FOR someone whose coaching philosophy is largely tailored around reducing the impact of whimsical officiating, Saturday’s Rugby Championships defeat at the Patersons Stadium would have been tinged with irony for Springbok coach Heyneke Meyer.

His team had ticked most of the important boxes, but in the final analysis a highly contentious yellow card to Bryan Habana and his team’s failure to go for the Wallaby jugular when they had 20 minutes of dominance at the start of the second half conspired against his side in their

24-23 defeat.

As much as Meyer tossed and turned upon late night reflection on the impact of the card on proceedings, he should hopefully not have lost sight of his team’s culpability in the defeat.

The Springboks had established clear dominance in the third quarter but did not display the inclination to squeeze the life out of the home side. Instead the Boks were content to boot the ball into Perth’s drizzly night sky hoping the Wallabies would fluff their lines in the back three.

Although the Wallabies didn’t have the distance on their kicks to prevent the Boks from setting up camp in their half it also meant that the tourists, with their limited ambition, were satisfied to try and keep the hosts at arm’s length.

That worked until Habana was carded for a high tackle by Irish referee George Clancy which set the game on course for a thrilling climax.

Unlike the Boks the Wallabies opted to hold on to the ball, not out of sense of duty to the paying public with bums on wet seats, but as a mode of survival at the prospect of facing the Boks’ vaunted lineout and inevitable maul.

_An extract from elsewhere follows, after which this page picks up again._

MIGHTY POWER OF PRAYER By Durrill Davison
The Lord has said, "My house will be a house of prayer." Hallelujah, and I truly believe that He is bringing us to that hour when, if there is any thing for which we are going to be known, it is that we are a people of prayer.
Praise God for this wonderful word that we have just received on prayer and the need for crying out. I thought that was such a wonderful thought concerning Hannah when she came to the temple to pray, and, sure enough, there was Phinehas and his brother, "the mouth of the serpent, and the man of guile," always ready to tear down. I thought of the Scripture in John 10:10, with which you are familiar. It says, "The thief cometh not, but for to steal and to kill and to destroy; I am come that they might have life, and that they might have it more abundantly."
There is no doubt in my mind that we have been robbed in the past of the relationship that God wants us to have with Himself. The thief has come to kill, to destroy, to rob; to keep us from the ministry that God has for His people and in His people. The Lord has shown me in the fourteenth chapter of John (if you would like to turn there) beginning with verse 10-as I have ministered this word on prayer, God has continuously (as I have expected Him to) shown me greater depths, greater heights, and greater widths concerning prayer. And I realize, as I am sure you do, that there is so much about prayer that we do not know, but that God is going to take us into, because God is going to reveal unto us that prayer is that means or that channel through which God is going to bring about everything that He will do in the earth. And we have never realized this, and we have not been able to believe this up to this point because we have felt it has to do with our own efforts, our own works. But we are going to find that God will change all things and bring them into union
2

Bok lock Victor Matfield explained keeping the ball under the protective blanket of the forwards became a lottery. “They countered us well but I’m not so sure it was done all legally. We have to check it in our reviews,” said Matfield.

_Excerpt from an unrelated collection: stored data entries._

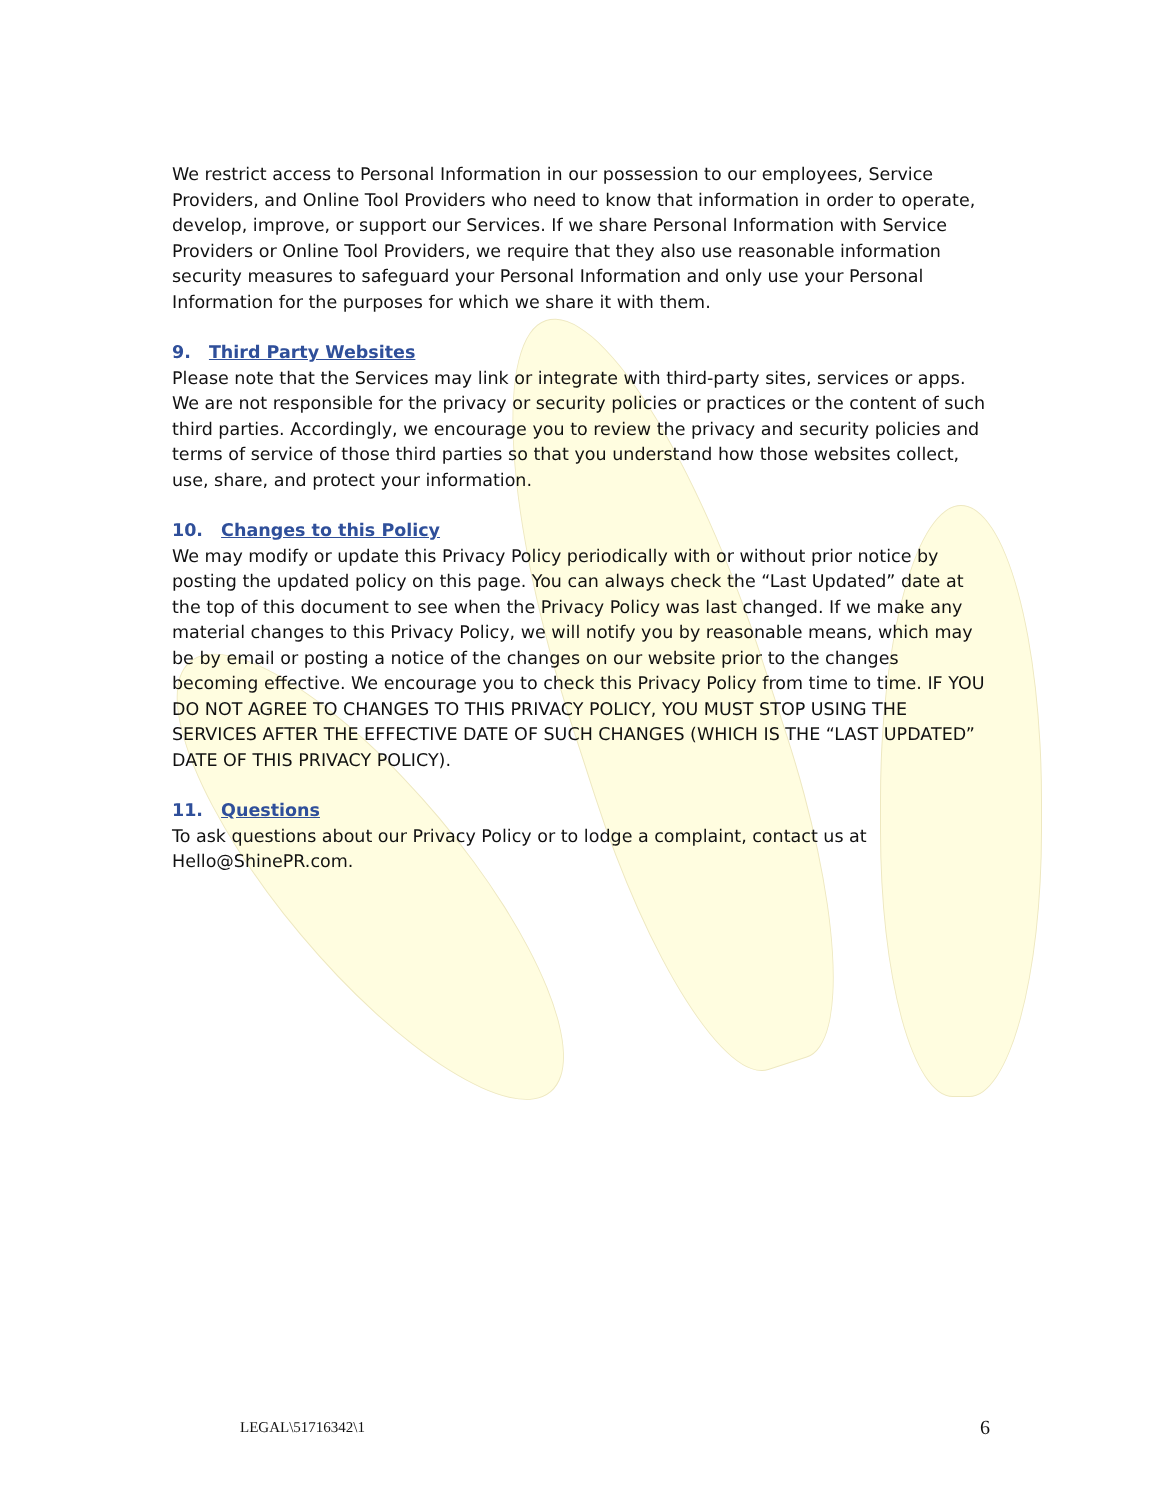We restrict access to Personal Information in our possession to our employees, Service Providers, and Online Tool Providers who need to know that information in order to operate, develop, improve, or support our Services. If we share Personal Information with Service Providers or Online Tool Providers, we require that they also use reasonable information security measures to safeguard your Personal Information and only use your Personal Information for the purposes for which we share it with them.
9. Third Party Websites
Please note that the Services may link or integrate with third-party sites, services or apps. We are not responsible for the privacy or security policies or practices or the content of such third parties. Accordingly, we encourage you to review the privacy and security policies and terms of service of those third parties so that you understand how those websites collect, use, share, and protect your information.
10. Changes to this Policy
We may modify or update this Privacy Policy periodically with or without prior notice by posting the updated policy on this page. You can always check the “Last Updated” date at the top of this document to see when the Privacy Policy was last changed. If we make any material changes to this Privacy Policy, we will notify you by reasonable means, which may be by email or posting a notice of the changes on our website prior to the changes becoming effective. We encourage you to check this Privacy Policy from time to time. IF YOU DO NOT AGREE TO CHANGES TO THIS PRIVACY POLICY, YOU MUST STOP USING THE SERVICES AFTER THE EFFECTIVE DATE OF SUCH CHANGES (WHICH IS THE “LAST UPDATED” DATE OF THIS PRIVACY POLICY).
11. Questions
To ask questions about our Privacy Policy or to lodge a complaint, contact us at Hello@ShinePR.com.
LEGAL\51716342\1 6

“When you looked at the weather you’d probably have thought that, that would be a significant part of the game,” said Wallabies coach Ewen McKenzie about the preponderance of tactical kicking by the visitors.

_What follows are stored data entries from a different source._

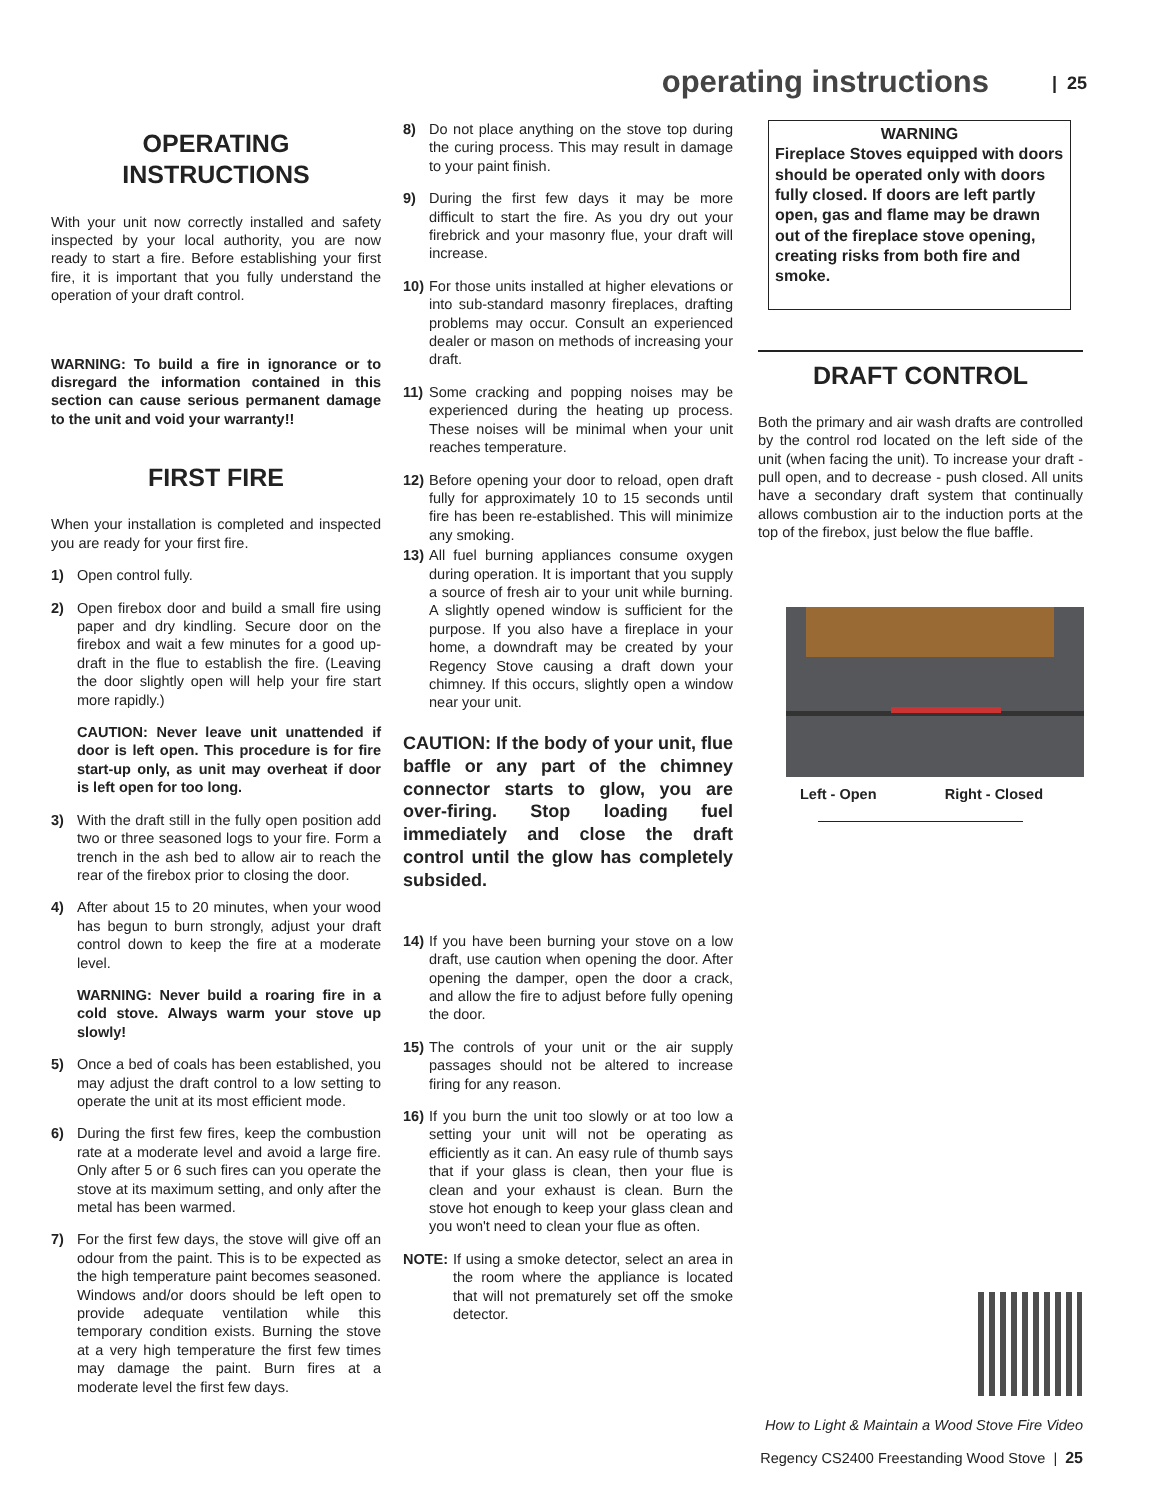operating instructions | 25
OPERATING
INSTRUCTIONS
With your unit now correctly installed and safety inspected by your local authority, you are now ready to start a fire. Before establishing your first fire, it is important that you fully understand the operation of your draft control.
WARNING: To build a fire in ignorance or to disregard the information contained in this section can cause serious permanent damage to the unit and void your warranty!!
FIRST FIRE
When your installation is completed and inspected you are ready for your first fire.
1) Open control fully.
2) Open firebox door and build a small fire using paper and dry kindling. Secure door on the firebox and wait a few minutes for a good up-draft in the flue to establish the fire. (Leaving the door slightly open will help your fire start more rapidly.)
CAUTION: Never leave unit unattended if door is left open. This procedure is for fire start-up only, as unit may overheat if door is left open for too long.
3) With the draft still in the fully open position add two or three seasoned logs to your fire. Form a trench in the ash bed to allow air to reach the rear of the firebox prior to closing the door.
4) After about 15 to 20 minutes, when your wood has begun to burn strongly, adjust your draft control down to keep the fire at a moderate level.
WARNING: Never build a roaring fire in a cold stove. Always warm your stove up slowly!
5) Once a bed of coals has been established, you may adjust the draft control to a low setting to operate the unit at its most efficient mode.
6) During the first few fires, keep the combustion rate at a moderate level and avoid a large fire. Only after 5 or 6 such fires can you operate the stove at its maximum setting, and only after the metal has been warmed.
7) For the first few days, the stove will give off an odour from the paint. This is to be expected as the high temperature paint becomes seasoned. Windows and/or doors should be left open to provide adequate ventilation while this temporary condition exists. Burning the stove at a very high temperature the first few times may damage the paint. Burn fires at a moderate level the first few days.
8) Do not place anything on the stove top during the curing process. This may result in damage to your paint finish.
9) During the first few days it may be more difficult to start the fire. As you dry out your firebrick and your masonry flue, your draft will increase.
10)
For those units installed at higher elevations or into sub-standard masonry fireplaces, drafting problems may occur. Consult an experienced dealer or mason on methods of increasing your draft.
11)
Some cracking and popping noises may be experienced during the heating up process. These noises will be minimal when your unit reaches temperature.
12)
Before opening your door to reload, open draft fully for approximately 10 to 15 seconds until fire has been re-established. This will minimize any smoking.
13)
All fuel burning appliances consume oxygen during operation. It is important that you supply a source of fresh air to your unit while burning. A slightly opened window is sufficient for the purpose. If you also have a fireplace in your home, a downdraft may be created by your Regency Stove causing a draft down your chimney. If this occurs, slightly open a window near your unit.
CAUTION: If the body of your unit, flue baffle or any part of the chimney connector starts to glow, you are over-firing. Stop loading fuel immediately and close the draft control until the glow has completely subsided.
14)
If you have been burning your stove on a low draft, use caution when opening the door. After opening the damper, open the door a crack, and allow the fire to adjust before fully opening the door.
15)
The controls of your unit or the air supply passages should not be altered to increase firing for any reason.
16)
If you burn the unit too slowly or at too low a setting your unit will not be operating as efficiently as it can. An easy rule of thumb says that if your glass is clean, then your flue is clean and your exhaust is clean. Burn the stove hot enough to keep your glass clean and you won't need to clean your flue as often.
NOTE: If using a smoke detector, select an area in the room where the appliance is located that will not prematurely set off the smoke detector.
WARNING
Fireplace Stoves equipped with doors should be operated only with doors fully closed. If doors are left partly open, gas and flame may be drawn out of the fireplace stove opening, creating risks from both fire and smoke.
DRAFT CONTROL
Both the primary and air wash drafts are controlled by the control rod located on the left side of the unit (when facing the unit). To increase your draft - pull open, and to decrease - push closed. All units have a secondary draft system that continually allows combustion air to the induction ports at the top of the firebox, just below the flue baffle.
Left - Open Right - Closed
How to Light & Maintain a Wood Stove Fire Video
Regency CS2400 Freestanding Wood Stove | 25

And while the Springboks’ tactical kicking in conception and execution fell short of the mark they still seemed on course before the yellow card threw them into a flat spin.

The Habana sin binning in his 100th Test was a painful reminder of the potential for peril when the natural flow of the game is disturbed by unforeseen circumstance. Meyer’s team had left the door ajar and the Wallabies simply jumped in.